Re: [RFC PATCH 1/4] fs: introduce ->storage_lost() for memory-failure

From: Darrick J. Wong
Date: Tue Sep 15 2020 - 18:31:28 EST


On Tue, Sep 15, 2020 at 06:13:08PM +0800, Shiyang Ruan wrote:
> This function is used to handle errors which may cause data lost in
> filesystem. Such as memory-failure in fsdax mode.
>
> In XFS, it requires "rmapbt" feature in order to query for files or
> metadata which associated to the error block. Then we could call fs
> recover functions to try to repair the damaged data.(did not implemented
> in this patch)
>
> After that, the memory-failure also needs to kill processes who are
> using those files. The struct mf_recover_controller is created to store
> necessary parameters.
>
> Signed-off-by: Shiyang Ruan <ruansy.fnst@xxxxxxxxxxxxxx>
> ---
> fs/xfs/xfs_super.c | 80 ++++++++++++++++++++++++++++++++++++++++++++++
> include/linux/fs.h | 1 +
> include/linux/mm.h | 6 ++++
> 3 files changed, 87 insertions(+)
>
> diff --git a/fs/xfs/xfs_super.c b/fs/xfs/xfs_super.c
> index 71ac6c1cdc36..118d9c5d9e1e 100644
> --- a/fs/xfs/xfs_super.c
> +++ b/fs/xfs/xfs_super.c
> @@ -35,6 +35,10 @@
> #include "xfs_refcount_item.h"
> #include "xfs_bmap_item.h"
> #include "xfs_reflink.h"
> +#include "xfs_alloc.h"
> +#include "xfs_rmap.h"
> +#include "xfs_rmap_btree.h"
> +#include "xfs_bit.h"
>
> #include <linux/magic.h>
> #include <linux/fs_context.h>
> @@ -1104,6 +1108,81 @@ xfs_fs_free_cached_objects(
> return xfs_reclaim_inodes_nr(XFS_M(sb), sc->nr_to_scan);
> }
>
> +static int
> +xfs_storage_lost_helper(
> + struct xfs_btree_cur *cur,
> + struct xfs_rmap_irec *rec,
> + void *priv)
> +{
> + struct xfs_inode *ip;
> + struct mf_recover_controller *mfrc = priv;
> + int rc = 0;
> +
> + if (XFS_RMAP_NON_INODE_OWNER(rec->rm_owner)) {
> + // TODO check and try to fix metadata
> + } else {
> + /*
> + * Get files that incore, filter out others that are not in use.
> + */
> + xfs_iget(cur->bc_mp, cur->bc_tp, rec->rm_owner, XFS_IGET_INCORE,
> + 0, &ip);

Missing return value check here.

> + if (!ip)
> + return 0;
> + if (!VFS_I(ip)->i_mapping)
> + goto out;
> +
> + rc = mfrc->recover_fn(mfrc->pfn, mfrc->flags,
> + VFS_I(ip)->i_mapping, rec->rm_offset);
> +
> + // TODO try to fix data
> +out:
> + xfs_irele(ip);
> + }
> +
> + return rc;
> +}
> +
> +static int
> +xfs_fs_storage_lost(
> + struct super_block *sb,
> + loff_t offset,

offset into which device? XFS supports three...

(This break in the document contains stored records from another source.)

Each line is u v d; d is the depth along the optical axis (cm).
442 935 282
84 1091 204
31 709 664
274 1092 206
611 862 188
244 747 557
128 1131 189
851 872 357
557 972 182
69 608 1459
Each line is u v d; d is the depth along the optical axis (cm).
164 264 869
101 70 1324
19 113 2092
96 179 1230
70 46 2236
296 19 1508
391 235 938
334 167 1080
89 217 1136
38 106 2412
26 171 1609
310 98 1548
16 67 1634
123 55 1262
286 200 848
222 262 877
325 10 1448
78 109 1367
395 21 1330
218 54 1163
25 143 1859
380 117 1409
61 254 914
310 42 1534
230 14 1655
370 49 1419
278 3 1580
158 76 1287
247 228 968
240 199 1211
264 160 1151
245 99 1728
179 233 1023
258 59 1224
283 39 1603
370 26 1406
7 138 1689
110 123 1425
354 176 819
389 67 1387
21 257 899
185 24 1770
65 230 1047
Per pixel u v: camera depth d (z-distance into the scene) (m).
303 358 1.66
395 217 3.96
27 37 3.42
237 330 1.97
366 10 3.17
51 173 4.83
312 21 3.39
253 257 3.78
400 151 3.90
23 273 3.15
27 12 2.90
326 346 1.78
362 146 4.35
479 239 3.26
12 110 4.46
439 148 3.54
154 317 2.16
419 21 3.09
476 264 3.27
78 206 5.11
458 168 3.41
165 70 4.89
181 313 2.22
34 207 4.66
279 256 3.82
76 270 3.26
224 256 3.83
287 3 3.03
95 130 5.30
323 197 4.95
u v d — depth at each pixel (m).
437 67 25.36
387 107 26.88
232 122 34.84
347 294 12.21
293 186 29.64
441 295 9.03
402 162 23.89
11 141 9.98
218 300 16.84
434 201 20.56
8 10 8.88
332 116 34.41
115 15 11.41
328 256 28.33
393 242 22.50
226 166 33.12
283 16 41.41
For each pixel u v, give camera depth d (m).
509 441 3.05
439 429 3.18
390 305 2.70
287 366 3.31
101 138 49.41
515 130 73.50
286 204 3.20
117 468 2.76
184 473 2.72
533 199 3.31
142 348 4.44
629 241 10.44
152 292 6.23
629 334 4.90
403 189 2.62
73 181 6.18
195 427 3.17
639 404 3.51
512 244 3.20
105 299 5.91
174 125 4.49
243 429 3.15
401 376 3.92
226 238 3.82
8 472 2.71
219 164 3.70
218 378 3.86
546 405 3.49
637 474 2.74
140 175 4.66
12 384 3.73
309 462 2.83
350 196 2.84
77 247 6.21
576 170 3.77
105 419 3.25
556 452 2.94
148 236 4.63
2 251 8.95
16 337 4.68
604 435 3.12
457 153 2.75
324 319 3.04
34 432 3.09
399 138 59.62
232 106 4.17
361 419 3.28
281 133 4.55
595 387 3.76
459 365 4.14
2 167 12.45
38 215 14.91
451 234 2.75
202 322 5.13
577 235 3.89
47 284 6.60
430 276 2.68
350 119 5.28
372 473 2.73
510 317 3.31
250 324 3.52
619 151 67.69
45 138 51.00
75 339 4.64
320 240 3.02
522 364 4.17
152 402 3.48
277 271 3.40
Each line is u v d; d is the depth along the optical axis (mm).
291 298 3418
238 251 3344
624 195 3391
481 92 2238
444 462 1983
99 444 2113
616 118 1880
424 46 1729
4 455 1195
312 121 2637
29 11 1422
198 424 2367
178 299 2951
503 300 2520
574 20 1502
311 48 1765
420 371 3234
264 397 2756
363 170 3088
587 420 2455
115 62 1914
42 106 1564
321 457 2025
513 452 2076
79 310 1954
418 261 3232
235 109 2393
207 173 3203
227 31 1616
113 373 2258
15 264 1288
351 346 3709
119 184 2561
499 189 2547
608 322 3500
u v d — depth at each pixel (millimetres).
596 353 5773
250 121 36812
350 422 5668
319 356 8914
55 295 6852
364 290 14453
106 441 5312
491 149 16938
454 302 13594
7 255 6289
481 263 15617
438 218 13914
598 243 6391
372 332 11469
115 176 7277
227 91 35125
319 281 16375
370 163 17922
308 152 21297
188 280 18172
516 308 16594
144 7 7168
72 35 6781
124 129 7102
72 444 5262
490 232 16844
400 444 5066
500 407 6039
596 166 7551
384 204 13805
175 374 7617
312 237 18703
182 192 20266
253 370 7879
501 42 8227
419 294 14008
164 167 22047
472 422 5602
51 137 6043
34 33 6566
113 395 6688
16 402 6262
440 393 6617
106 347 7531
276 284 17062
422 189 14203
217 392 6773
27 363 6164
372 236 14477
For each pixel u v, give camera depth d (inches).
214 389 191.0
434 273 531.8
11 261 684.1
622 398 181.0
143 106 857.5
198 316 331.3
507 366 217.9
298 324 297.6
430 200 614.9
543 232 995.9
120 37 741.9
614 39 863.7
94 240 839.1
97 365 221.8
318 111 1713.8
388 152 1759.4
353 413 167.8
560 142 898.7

I'm also a little surprised you don't pass in a length.

I guess that means this function will get called repeatedly for every
byte in the poisoned range?

> + void *priv)
> +{
> + struct xfs_mount *mp = XFS_M(sb);
> + struct xfs_trans *tp = NULL;
> + struct xfs_btree_cur *cur = NULL;
> + struct xfs_rmap_irec rmap_low, rmap_high;
> + struct xfs_buf *agf_bp = NULL;
> + xfs_fsblock_t fsbno = XFS_B_TO_FSB(mp, offset);
> + xfs_agnumber_t agno = XFS_FSB_TO_AGNO(mp, fsbno);
> + xfs_agblock_t agbno = XFS_FSB_TO_AGBNO(mp, fsbno);
> + int error = 0;
> +
> + error = xfs_trans_alloc_empty(mp, &tp);
> + if (error)
> + return error;
> +
> + error = xfs_alloc_read_agf(mp, tp, agno, 0, &agf_bp);
> + if (error)
> + return error;
> +
> + cur = xfs_rmapbt_init_cursor(mp, tp, agf_bp, agno);

...and this is definitely the wrong call sequence if the malfunctioning
device is the realtime device. If a dax rt device dies, you'll be
shooting down files on the data device, which will cause all sorts of
problems.

Question: Should all this poison recovery stuff go into a new file?
xfs_poison.c? There's already a lot of code in xfs_super.c.

--D

> +
> + /* Construct a range for rmap query */
> + memset(&rmap_low, 0, sizeof(rmap_low));
> + memset(&rmap_high, 0xFF, sizeof(rmap_high));
> + rmap_low.rm_startblock = rmap_high.rm_startblock = agbno;
> +
> + error = xfs_rmap_query_range(cur, &rmap_low, &rmap_high,
> + xfs_storage_lost_helper, priv);
> + if (error == -ECANCELED)
> + error = 0;
> +
> + xfs_btree_del_cursor(cur, error);
> + xfs_trans_brelse(tp, agf_bp);
> + return error;
> +}
> +
> static const struct super_operations xfs_super_operations = {
> .alloc_inode = xfs_fs_alloc_inode,
> .destroy_inode = xfs_fs_destroy_inode,
> @@ -1117,6 +1196,7 @@ static const struct super_operations xfs_super_operations = {
> .show_options = xfs_fs_show_options,
> .nr_cached_objects = xfs_fs_nr_cached_objects,
> .free_cached_objects = xfs_fs_free_cached_objects,
> + .storage_lost = xfs_fs_storage_lost,
> };
>
> static int
> diff --git a/include/linux/fs.h b/include/linux/fs.h
> index e019ea2f1347..bd90485cfdc9 100644
> --- a/include/linux/fs.h
> +++ b/include/linux/fs.h
> @@ -1951,6 +1951,7 @@ struct super_operations {
> struct shrink_control *);
> long (*free_cached_objects)(struct super_block *,
> struct shrink_control *);
> + int (*storage_lost)(struct super_block *sb, loff_t offset, void *priv);
> };
>
> /*
> diff --git a/include/linux/mm.h b/include/linux/mm.h
> index 1983e08f5906..3f0c36e1bf3d 100644
> --- a/include/linux/mm.h
> +++ b/include/linux/mm.h
> @@ -3002,6 +3002,12 @@ extern void shake_page(struct page *p, int access);
> extern atomic_long_t num_poisoned_pages __read_mostly;
> extern int soft_offline_page(unsigned long pfn, int flags);
>
> +struct mf_recover_controller {
> + int (*recover_fn)(unsigned long pfn, int flags,
> + struct address_space *mapping, pgoff_t index);
> + unsigned long pfn;
> + int flags;
> +};
>
> /*
> * Error handlers for various types of pages.
> --
> 2.28.0
>
>
>